→ **Directions for this task**: Output all entries exactly as they appear and skip the pictures.

Collection entries:
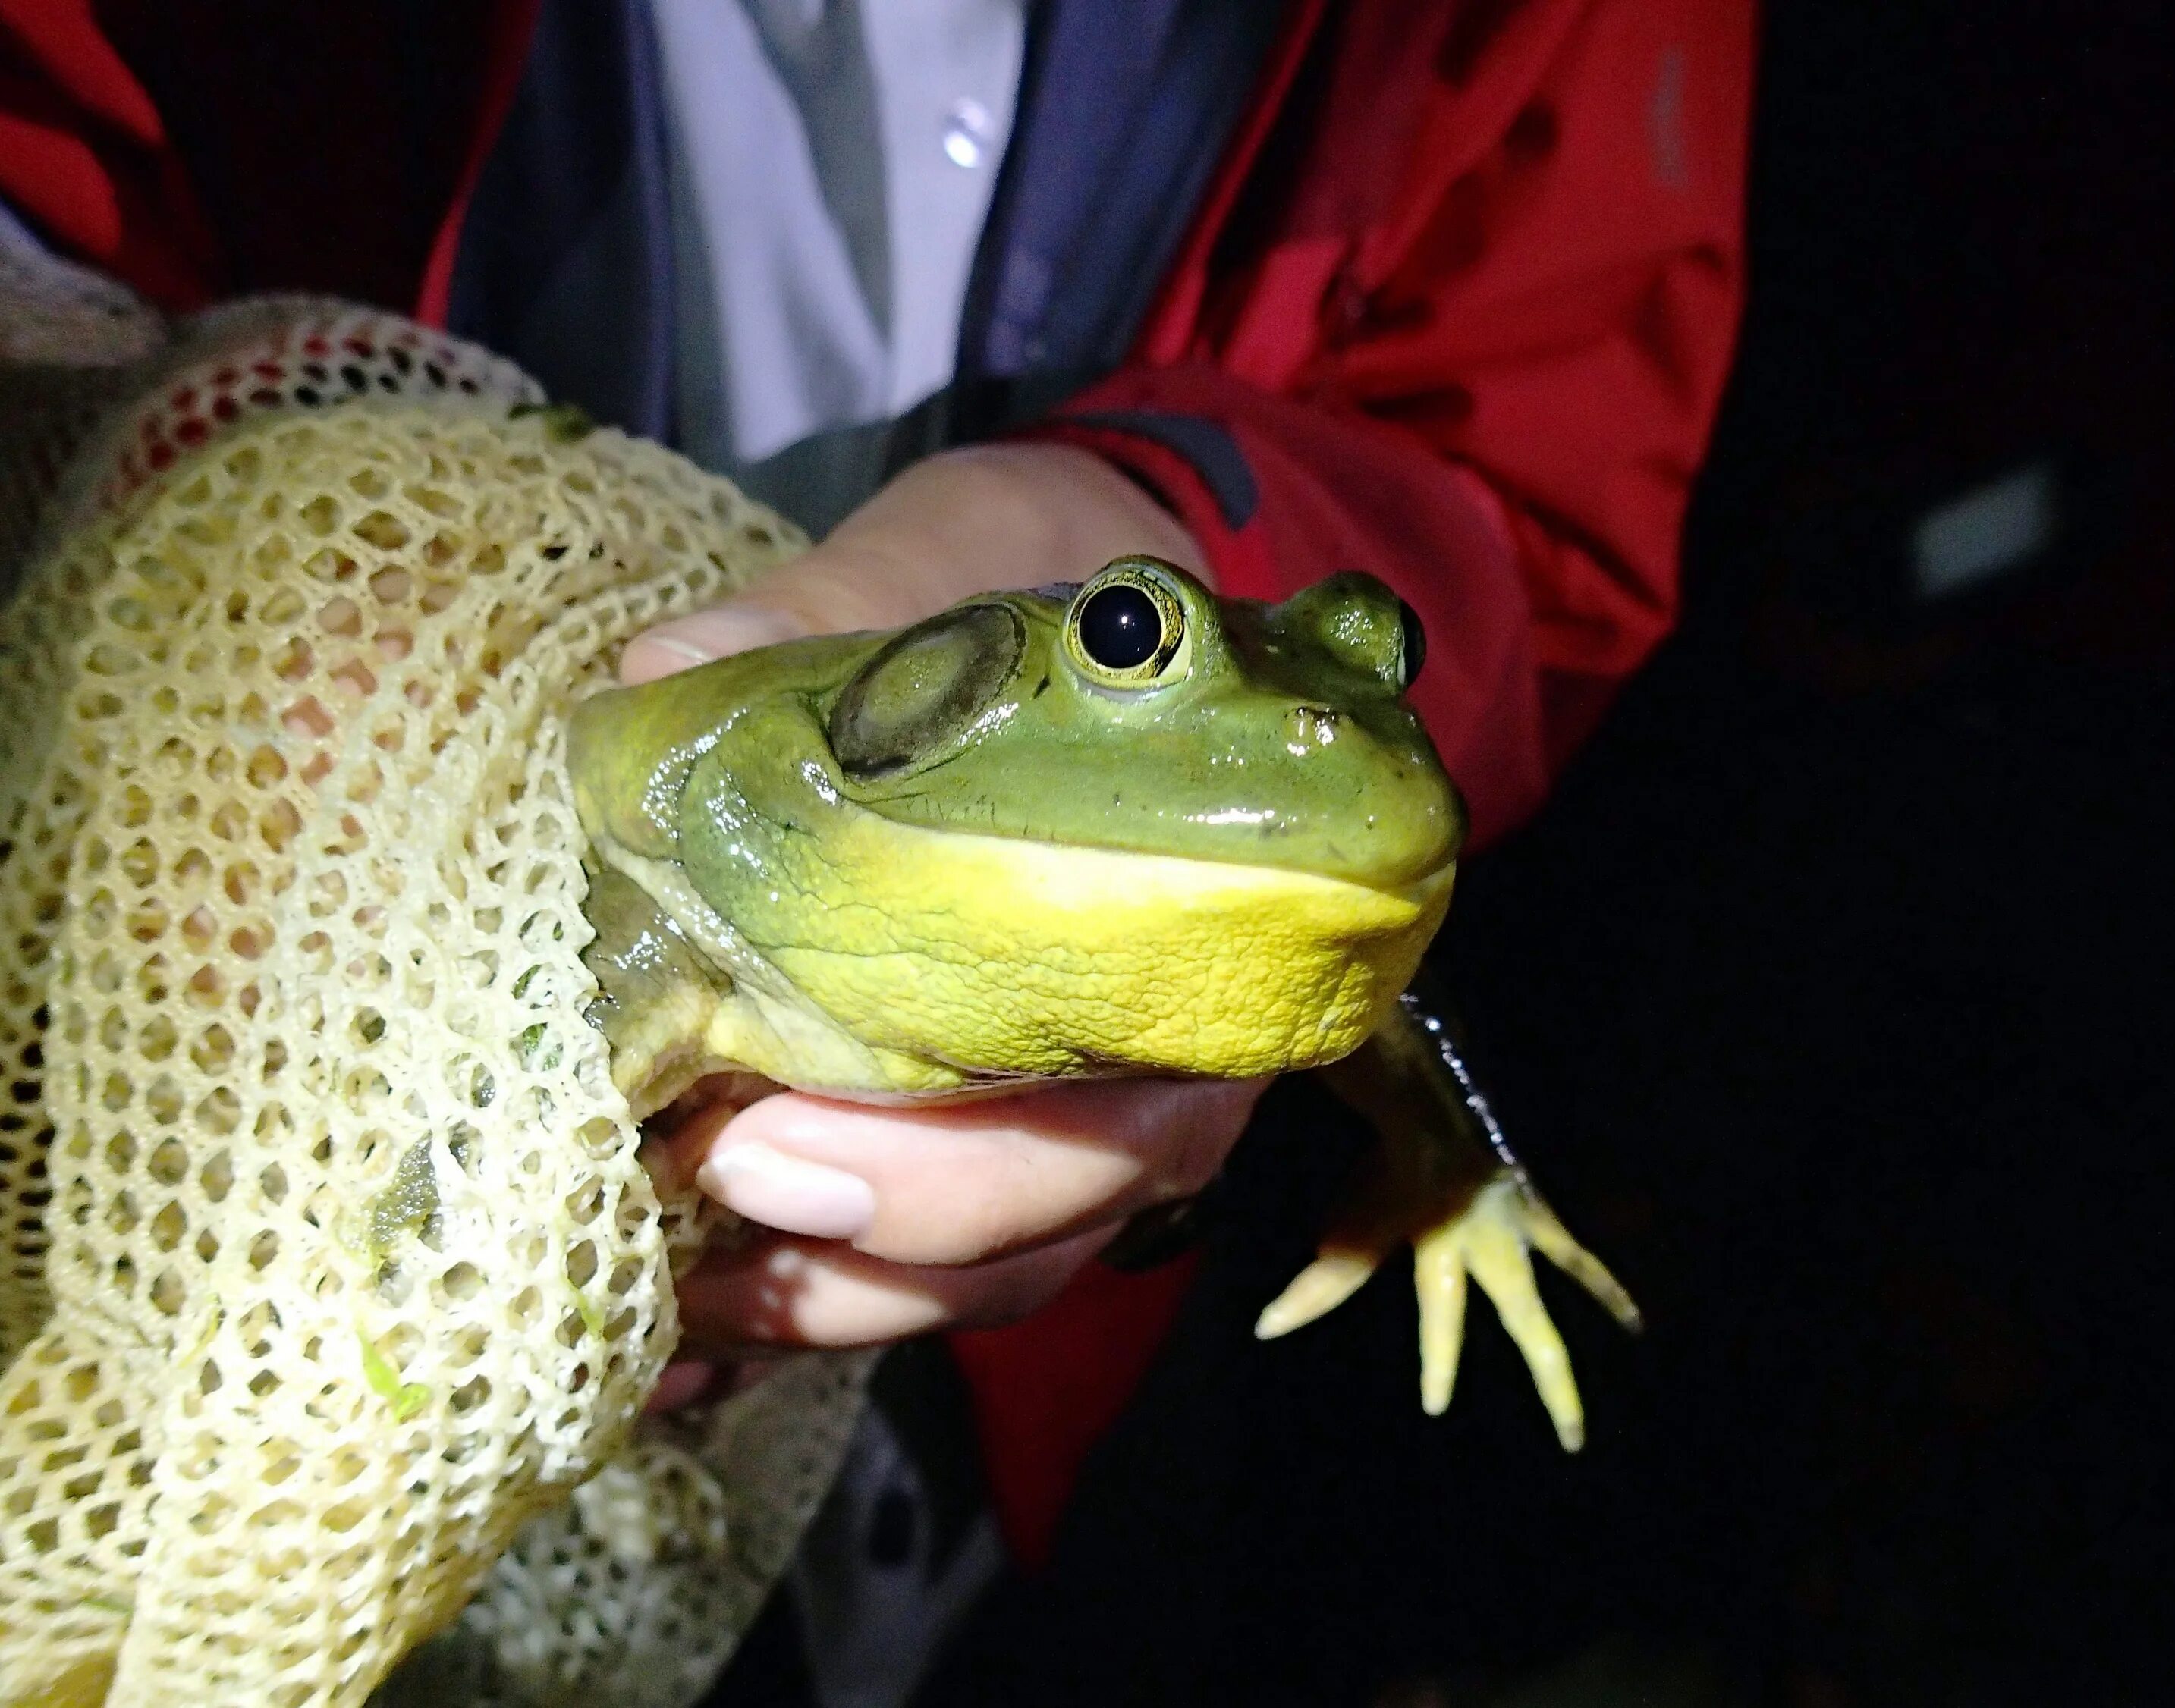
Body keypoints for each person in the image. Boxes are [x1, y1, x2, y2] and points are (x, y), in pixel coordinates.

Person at [2, 0, 1752, 1696]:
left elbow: (1543, 418)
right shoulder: (727, 862)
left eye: (1372, 691)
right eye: (1134, 644)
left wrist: (1453, 1175)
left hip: (1046, 1398)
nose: (1328, 741)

→ **Output for this exercise**:
Body keypoints for each person in the image. Boxes are [x1, y1, x2, y2] and points are (x, y), in pixel coordinates.

Person at [2, 0, 1752, 1696]:
left elbow: (1543, 418)
right shoulder: (727, 862)
left eye: (1372, 691)
right eye: (1134, 644)
left wrist: (1453, 1175)
left hip: (1046, 1398)
nose: (1328, 741)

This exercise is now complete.